Pourquoi donc personne n’a jamais demandé des citernes ou des conteneurs blindés avec crash tests à l’appui ?

Première explication: le coût.

Le rapport entre l’énergie délivrée par gr de combustible varie de 1 à 1.5 million entre la combustion (chimique) et la fission (nucléaire). Le coût d'un conteneur est lié à son poids et à la masse à transporter. Mais la répercussion sur le prix de l'énergie entre le fossile et le nucléaire sera influencé par ce rapport de 1 million.
Un niveau de sécurité maximal coûte très peu par kWh dans le nucléaire et on peut se le payer. Par contre ce ne serait pas payable pour les combustibles fossiles ou les autres produits dangereux de la chimie.

Deuxième explication: la culture de sécurité "nucléaire".

L'état d'esprit dans le nucléaire est assez radical en matière de sécurité: on fait tout ce qui est possible de faire, on ne regarde pas à la dépense. Priorité à tout prix à la sécurité. Une des raisons principales est liée au fait que les propriétaires d’infrastructures électriques sont des collectivités publiques, qui ne veulent ou peuvent pas prendre le moindre risque.

Le nucléaire n’a ainsi peut-être pas grand mérite à être performant en matière de sécurité, si ce n’est pas cher et si les propriétaires ne sont au surplus pas (trop) regardant à la dépense de sécurité. Ce n’est cependant pas une raison pour ne pas reconnaître au nucléaire son niveau réel de sécurité.

Mal informée, l'opinion publique demande l'arrêt du nucléaire, mais pas du pétrole.
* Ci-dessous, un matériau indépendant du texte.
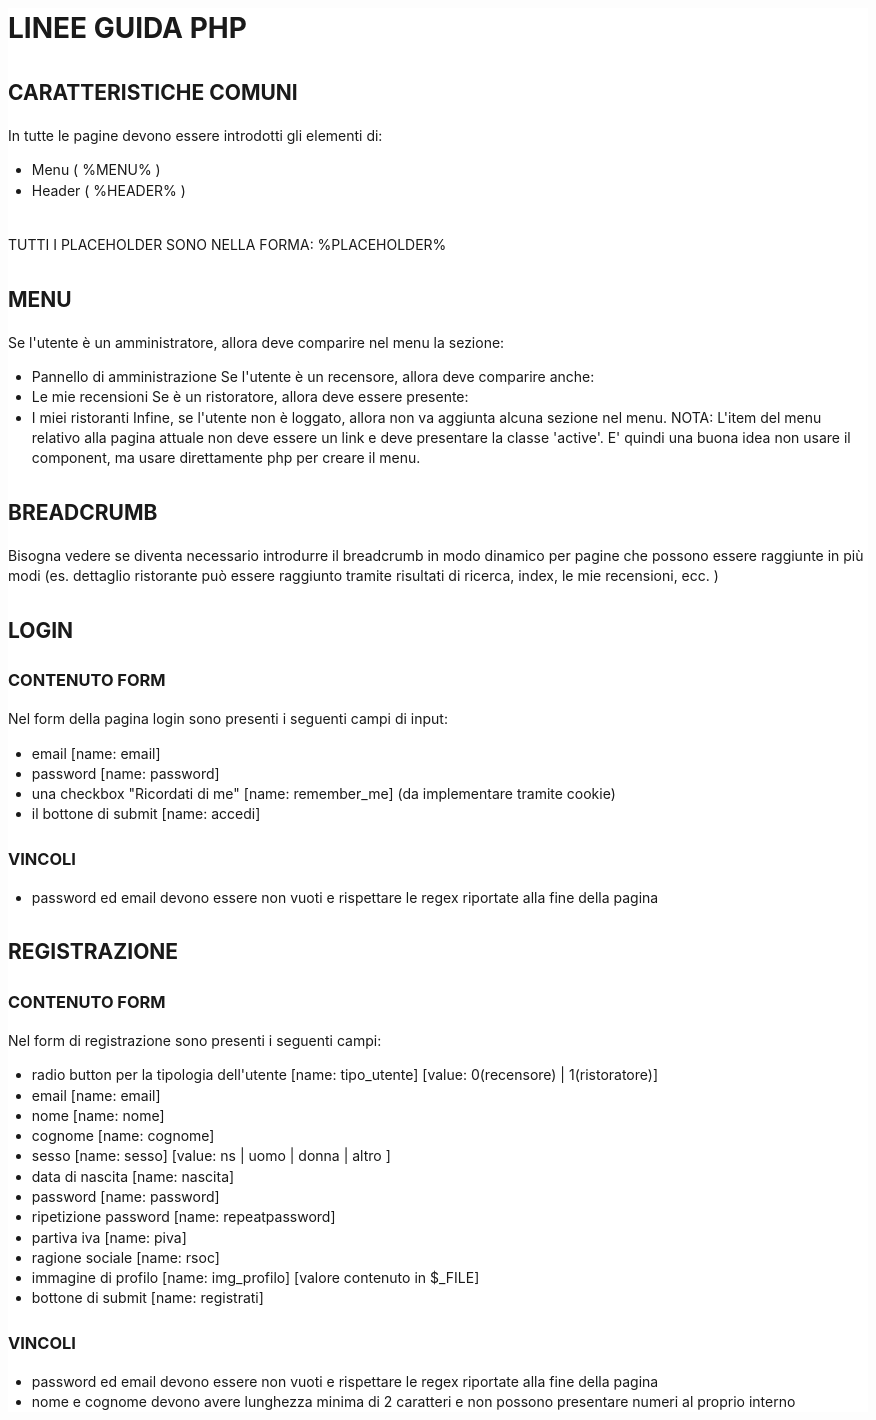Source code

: # LINEE GUIDA PHP 

## CARATTERISTICHE COMUNI
In tutte le pagine devono essere introdotti gli elementi di: 
- Menu ( %MENU% )
- Header ( %HEADER% )
<br />
TUTTI I PLACEHOLDER SONO NELLA FORMA: %PLACEHOLDER%

## MENU 
Se l'utente è un amministratore, allora deve comparire nel menu la sezione: 
 - Pannello di amministrazione 
Se l'utente è un recensore, allora deve comparire anche: 
 - Le mie recensioni 
Se è un ristoratore, allora deve essere presente: 
 - I miei ristoranti 
Infine, se l'utente non è loggato, allora non va aggiunta alcuna sezione nel menu. 
NOTA: L'item del menu relativo alla pagina attuale non deve essere un link e deve presentare la classe 'active'. E' quindi una buona idea non usare il component, ma usare direttamente php per creare il menu.  

## BREADCRUMB 
Bisogna vedere se diventa necessario introdurre il breadcrumb in modo dinamico per pagine che possono essere raggiunte in più modi (es. dettaglio ristorante può essere raggiunto tramite risultati di ricerca, index, le mie recensioni, ecc. )

## LOGIN 
### CONTENUTO FORM 
Nel form della pagina login sono presenti i seguenti campi di input: 
- email [name: email]
- password [name: password]
- una checkbox "Ricordati di me" [name: remember_me] (da implementare tramite cookie)
- il bottone di submit [name: accedi]
### VINCOLI 
- password ed email devono essere non vuoti e rispettare le regex riportate alla fine della pagina 

## REGISTRAZIONE 
### CONTENUTO FORM 
Nel form di registrazione sono presenti i seguenti campi: 
- radio button per la tipologia dell'utente [name: tipo_utente] [value: 0(recensore) | 1(ristoratore)]
- email [name: email]
- nome [name: nome]
- cognome [name: cognome]
- sesso [name: sesso] [value: ns | uomo | donna | altro ]
- data di nascita [name: nascita]
- password [name: password]
- ripetizione password [name: repeatpassword]
- partiva iva [name: piva]
- ragione sociale [name: rsoc]
- immagine di profilo [name: img_profilo] [valore contenuto in $_FILE]
- bottone di submit [name: registrati]
### VINCOLI 
- password ed email devono essere non vuoti e rispettare le regex riportate alla fine della pagina
- nome e cognome devono avere lunghezza minima di 2 caratteri e non possono presentare numeri al proprio interno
Elle ne demande même pas des conteneurs blindés - avec crash tests probants - pour les transports de matières dangereuses. Elle entend dire, et croit, que les transports de déchets radioactifs sont les transports les plus dangereux. C’est un mythe utile et entretenu par ceux qui y ont intérêt.

À ce propos une anecdote qui remonte à Mitterand. Au début de son premier mandat, il avait créé un nouveau ministère , celui des « risques technologiques majeurs ». Le mérite de Mitterand avait été ainsi de permettre que la question des risques technologiques soit traitée de manière cohérente, avec la même approche systématique pour toutes les technologies. Le premier titulaire de ce ministère a été Haroun Tazieff, célèbre vulcanologue et antinucléaire déclaré à l’époque de sa nomination. Après une année à la tête de ce nouveau ministère, Haroun Tazieff avait annoncé que:

- son ministère avait terminé l’état des lieux en France en matière de prévention de sécurité technologique.

- une industrie s’était révélée avoir déjà réalisé ce qui devait l’être : l’industrie électronucléaire.

- par contre pour les autres technologies à risques, la sécurité était à revoir et à compléter sérieusement.

Pour les inspecteurs du ministère d’Haroun Tazieff, la sécurité se révélait être un point fort du nucléaire. Dès ce moment, le célèbre vulcanologue s’est distancé des antinucléaires.